Temporal inhibitors turn off cells if they are active for a long time
Adaptation is slow, it takes time to build up and takes time to fade away.
Thus the brain compresses signals that stay the same over time.

57
Q

How does the brain compress signals that stay the same over time?

A

White = Red+Green+Blue (Additive colour mixing)
If we look at red for a long time, our “R” cells will be inhibited
If we then look at something white then green and blue cells respond (because there is always baseline activity from cell) but the red cells don’t.
White now looks blue/green
(The cells which produce the opposite colour weren’t inhibited, giving a rise to this colour-after effect).

58
Q

What is a rate code (neural adaptation)?

A

Firing frequency codes for intensity.
The rate of firing codes for the intensity of the object that we are interacting with and the relationship between the firing rate.
So, there’s a relationship between the frequency of action potentials that are being generated, which is then sent to the muscles to activate them, depending upon the intensity of the object that we are interacting with.
E.g. if you lift up a heavy object -> more frequent firing rate or generation of action potentials.
lighter object -> fewer action potentials being generated

59
Q

What are the action potentials at the neuromuscular junction, which activate muscle to help lift up objects, described as?

A

Non-linear, it is curved.
The amount of action potentials being generated actually decreases as the intensity of a stimulus increases.
Not the case that you get 200 action potentials when lifting up 2 kilogram and 300 for lifting up 3 kg (if it was a linear relationship) - this assumed that the brain is capable of generating an infinite number of action potentials which it can’t do.

60
Q

How do neurons adapt to different stimulus intensities?

A

It is possible for neurons to adapt the shape of that stimulUs intensity curve so that the cell can adapt to a much wider range of stimuli.
Neurons are flexible, they can adapt and change how they respond to changes in the environment - this enables the motor system to adapt to changes in the environment, like the visual system can adapt to changes over space and time.
This flexibility that neurons can exhibit means they can change their sensitivity to stimuli to make them more flexible and helping them to adapt to a much wider range of stimuli.

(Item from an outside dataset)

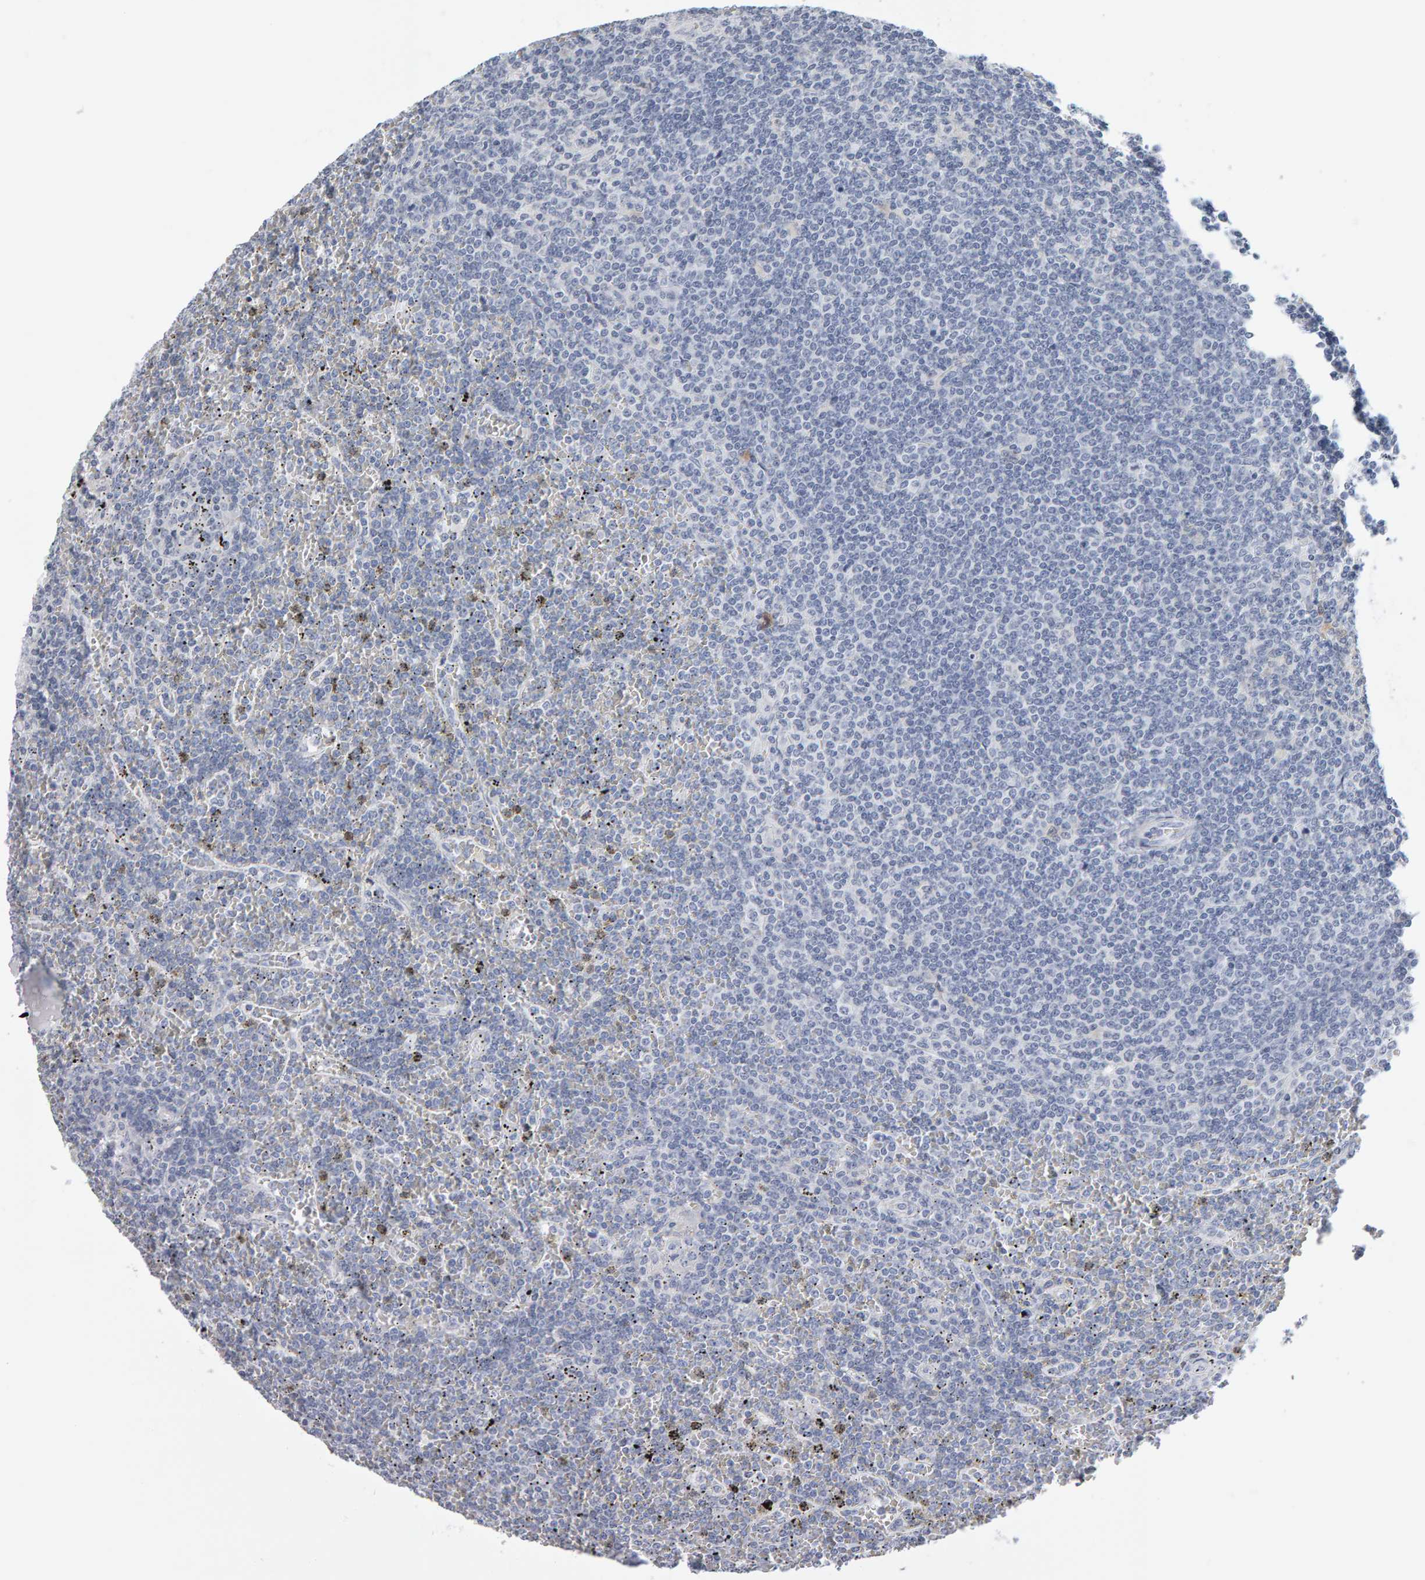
{"staining": {"intensity": "negative", "quantity": "none", "location": "none"}, "tissue": "lymphoma", "cell_type": "Tumor cells", "image_type": "cancer", "snomed": [{"axis": "morphology", "description": "Malignant lymphoma, non-Hodgkin's type, Low grade"}, {"axis": "topography", "description": "Spleen"}], "caption": "High magnification brightfield microscopy of low-grade malignant lymphoma, non-Hodgkin's type stained with DAB (3,3'-diaminobenzidine) (brown) and counterstained with hematoxylin (blue): tumor cells show no significant positivity.", "gene": "CTH", "patient": {"sex": "female", "age": 19}}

Rather than having certain cells that respond to a fixed amount of intensities.

61
Q

How is this more flexible?

A

Better to have one cell which changes and adapts to a wide range of intensities rather than a lot which detect a range of light and heavy objects.

62
Q

What is the filling in illusion called?

A

Craik O’Brien-Cornsweet illusion

63
Q

What happens in the filling in illusion?

A

The ability of the visual system to fill in missing information as a way of reducing how much information is sent from the eye to the brain.

64
Q

What do we see in this illusion?

A

We are tricked into thinking the face is a lighter colour than the hair and beret in the surround, when in fact they are exactly the same colour.

65
Q

What is the reason for seeing this?

A

Because the brain would be sensitive to edges at the boundary, where there is contrast, its actually lighter on one side of the line and darker on the other side of the line.
What the brain is doing is only using information at the boundary and using that information to fill in missing information.

The brain doesn’t need to process all of the cell which are responding to the face, don’t all need to be active. Only the ones at the boundary between the hair and the face can be used to tell us what colour the hair is and what colour the face is.

66
Q

How does the information at the boundary link to the illusion?

A

Only the information at the boundary is being used to trick us into thinking the face is white and the hair is dark. The brain is filling in the missing information from the hair in the face to trick us into thinking the face is lighter than the hair, when they are the same.